• _EXERCISE_: Print the listing exactly.

(Beginning of RECORD SET)

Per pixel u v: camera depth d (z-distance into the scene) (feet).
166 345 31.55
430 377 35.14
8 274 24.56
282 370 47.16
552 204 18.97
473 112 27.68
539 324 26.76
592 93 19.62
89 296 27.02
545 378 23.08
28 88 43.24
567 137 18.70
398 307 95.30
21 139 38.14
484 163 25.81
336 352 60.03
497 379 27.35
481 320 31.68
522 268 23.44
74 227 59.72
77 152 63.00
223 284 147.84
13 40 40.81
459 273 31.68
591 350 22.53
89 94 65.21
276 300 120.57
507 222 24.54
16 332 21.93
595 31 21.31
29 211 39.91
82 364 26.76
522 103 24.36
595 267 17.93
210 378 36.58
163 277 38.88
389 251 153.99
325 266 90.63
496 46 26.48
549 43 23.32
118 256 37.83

(End of RECORD SET)

• _ANSWER FOR THE TASK_:
Per pixel u v: camera depth d (z-distance into the scene) (feet).
166 345 31.55
430 377 35.14
8 274 24.56
282 370 47.16
552 204 18.97
473 112 27.68
539 324 26.76
592 93 19.62
89 296 27.02
545 378 23.08
28 88 43.24
567 137 18.70
398 307 95.30
21 139 38.14
484 163 25.81
336 352 60.03
497 379 27.35
481 320 31.68
522 268 23.44
74 227 59.72
77 152 63.00
223 284 147.84
13 40 40.81
459 273 31.68
591 350 22.53
89 94 65.21
276 300 120.57
507 222 24.54
16 332 21.93
595 31 21.31
29 211 39.91
82 364 26.76
522 103 24.36
595 267 17.93
210 378 36.58
163 277 38.88
389 251 153.99
325 266 90.63
496 46 26.48
549 43 23.32
118 256 37.83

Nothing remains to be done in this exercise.